Write out the lines below again with "common name" switched to "vernacular name" wherever it occurs. Leave everything else as it is.

══ Raw records

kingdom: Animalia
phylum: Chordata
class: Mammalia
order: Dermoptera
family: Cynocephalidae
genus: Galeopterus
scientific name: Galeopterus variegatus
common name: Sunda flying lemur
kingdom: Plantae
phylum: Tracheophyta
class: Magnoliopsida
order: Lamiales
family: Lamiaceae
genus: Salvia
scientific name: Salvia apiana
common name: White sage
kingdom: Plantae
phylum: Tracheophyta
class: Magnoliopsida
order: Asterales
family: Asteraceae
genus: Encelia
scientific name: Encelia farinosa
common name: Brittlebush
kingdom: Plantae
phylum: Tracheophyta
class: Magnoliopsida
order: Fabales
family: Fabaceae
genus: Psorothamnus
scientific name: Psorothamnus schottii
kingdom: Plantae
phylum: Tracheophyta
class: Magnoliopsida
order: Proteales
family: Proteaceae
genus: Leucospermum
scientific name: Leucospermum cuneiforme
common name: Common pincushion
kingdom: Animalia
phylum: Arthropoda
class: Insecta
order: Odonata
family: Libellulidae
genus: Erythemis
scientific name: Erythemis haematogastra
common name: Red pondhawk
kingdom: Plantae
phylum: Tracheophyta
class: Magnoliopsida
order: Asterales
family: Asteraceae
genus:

════

### Task response
kingdom: Animalia
phylum: Chordata
class: Mammalia
order: Dermoptera
family: Cynocephalidae
genus: Galeopterus
scientific name: Galeopterus variegatus
vernacular name: Sunda flying lemur
kingdom: Plantae
phylum: Tracheophyta
class: Magnoliopsida
order: Lamiales
family: Lamiaceae
genus: Salvia
scientific name: Salvia apiana
vernacular name: White sage
kingdom: Plantae
phylum: Tracheophyta
class: Magnoliopsida
order: Asterales
family: Asteraceae
genus: Encelia
scientific name: Encelia farinosa
vernacular name: Brittlebush
kingdom: Plantae
phylum: Tracheophyta
class: Magnoliopsida
order: Fabales
family: Fabaceae
genus: Psorothamnus
scientific name: Psorothamnus schottii
kingdom: Plantae
phylum: Tracheophyta
class: Magnoliopsida
order: Proteales
family: Proteaceae
genus: Leucospermum
scientific name: Leucospermum cuneiforme
vernacular name: Common pincushion
kingdom: Animalia
phylum: Arthropoda
class: Insecta
order: Odonata
family: Libellulidae
genus: Erythemis
scientific name: Erythemis haematogastra
vernacular name: Red pondhawk
kingdom: Plantae
phylum: Tracheophyta
class: Magnoliopsida
order: Asterales
family: Asteraceae
genus:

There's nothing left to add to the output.